BEGIN Provided passage

I have a data set with many columns (DATA_OLD) in which I want to exchange all values based on an allocation list with many entries (KEY).
Every value in DATA_OLD should be replaced by its counterpart (can be seen in KEY) to create DATA_NEW.
For simplicity, the example here contains a short KEY and DATA_OLD set. In reality, there are >2500 rows in KEY and >100 columns in DATA_OLD. Therefore, an approach that can be applied to the whole data set simultaneously without calling each colname of DATA_OLD is important.
KEY:
| old | new |
|---|---|
| 1 | 1 |
| 3 | 2 |
| 7 | 3 |
| 12 | 4 |
| 55 | 5 |
Following this example, every value "1" should be replaced with another value "1". Every value "3" should be replaced with value "2". Every value "7" should be replaced with value "3".
DATA_OLD (START):
| var1 | var2 | var3 |
|---|---|---|
| NA | 3 | NA |
| NA | 55 | NA |
| 1 | NA | NA |
| NA | NA | NA |
| 3 | NA | NA |
| 55 | NA | 12 |
DATA_NEW (RESULT):
| var1 | var2 | var3 |
|---|---|---|
| NA | 2 | NA |
| NA | 5 | NA |
| 1 | NA | NA |
| NA | NA | NA |
| 2 | NA | NA |
| 5 | NA | 4 |
Here reproducible data:
KEY<-structure(list(old = c(1, 3, 7, 12, 55), new = c(1, 2, 3, 4,
5)), class = "data.frame", row.names = c(NA, -5L))
DATA_OLD<-structure(list(var1 = c(NA, NA, 1, NA, 3, 55), var2 = c(3,
55, NA, NA, NA, NA), var3 = c(1, NA, NA, NA, NA, 12)), class = "data.frame", row.names = c(NA, -6L))
DATA_NEW<-structure(list(var1 = c(NA, NA, 1, NA, 2, 5), var2 = c(2,
5, NA, NA, NA, NA), var3 = c(1, NA, NA, NA, NA, 4)), class = "data.frame", row.names = c(NA, -6L))
I have tried back and forth, and it appears that I am completely clueless. Help would be greatly apprecciated! The real data set is quite large...
CodePudding user response:
1) Base R Be careful here since some solutions have the side effect of converting the numeric columns to character or factor or the data frame to something else. A solution using match will generally work. The result of lapply is a list so convert back to data frame.
DATA_OLD |>
lapply(function(x) with(KEY, new[match(x, old)])) |>
as.data.frame()

END Provided passage

Check your understanding
1) Quote everything in the value-replacement thread from "I have a data" down to "DATA_OLD is important.".
2) Write the next part of the value-replacement thread, starting after its final line.

BEGIN Information shown

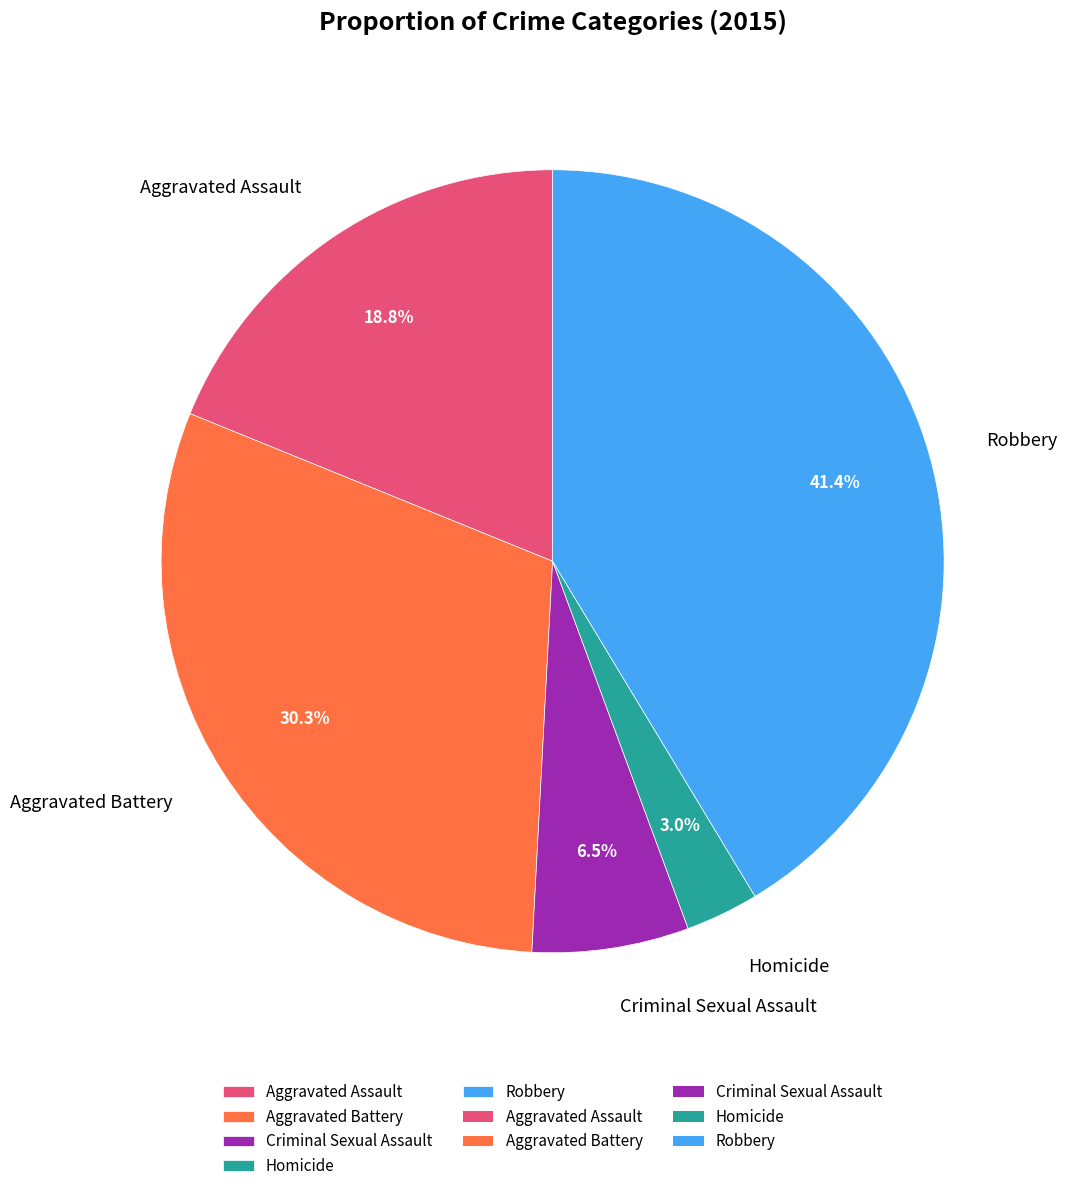

Which slice is the smallest?

Homicide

END Information shown

Per-task outputs
1)
I have a data set with many columns (DATA_OLD) in which I want to exchange all values based on an allocation list with many entries (KEY).
Every value in DATA_OLD should be replaced by its counterpart (can be seen in KEY) to create DATA_NEW.
For simplicity, the example here contains a short KEY and DATA_OLD set. In reality, there are >2500 rows in KEY and >100 columns in DATA_OLD. Therefore, an approach that can be applied to the whole data set simultaneously without calling each colname of DATA_OLD is important.

2)
or
DATA_NEW <- DATA_OLD
DATA_NEW[] <- lapply(DATA_OLD, function(x) with(KEY, new[match(x, old)]))
This last one is easy to convert to act only on some columns
DATA_NEW <- DATA_OLD
ix <- 1:2 # only convert these columns
DATA_NEW[ix] <- lapply(DATA_OLD[ix], function(x) with(KEY, new[match(x, old)]))
2) purrr Alternately use map_dfr which returns a data frame directly:
library(purrr)
map_dfr(DATA_OLD, ~ with(KEY, new[match(.x, old)]))
3) dplyr A dplyr solution using across is the following. If there were some non-numeric columns that should not be converted then replace everything() with where(is.numeric)
library(purrr)
DATA_OLD %>%
mutate(across(everything(), ~ with(KEY, new[match(.x, old)])))
CodePudding user response:
The simplest way to implement a dictionary in R is a named array, where you can use the names as indices:
key <- setNames(KEY$new, KEY$old)
> key
1 3 7 12 55
1 2 3 4 5
The only thing to be mindful of is that the indexing must by done by character, rather than integer:
> key[3]
7
3 # WRONG! This is the 3rd item!
> key["3"]
3
2 # RIGHT! This is the item named "3"
Then you can apply the transformation column-wise. This turns the data into a matrix, but you can simply turn it back.
as.data.frame(apply(DATA_OLD, 2, \(col) key[as.character(col)]))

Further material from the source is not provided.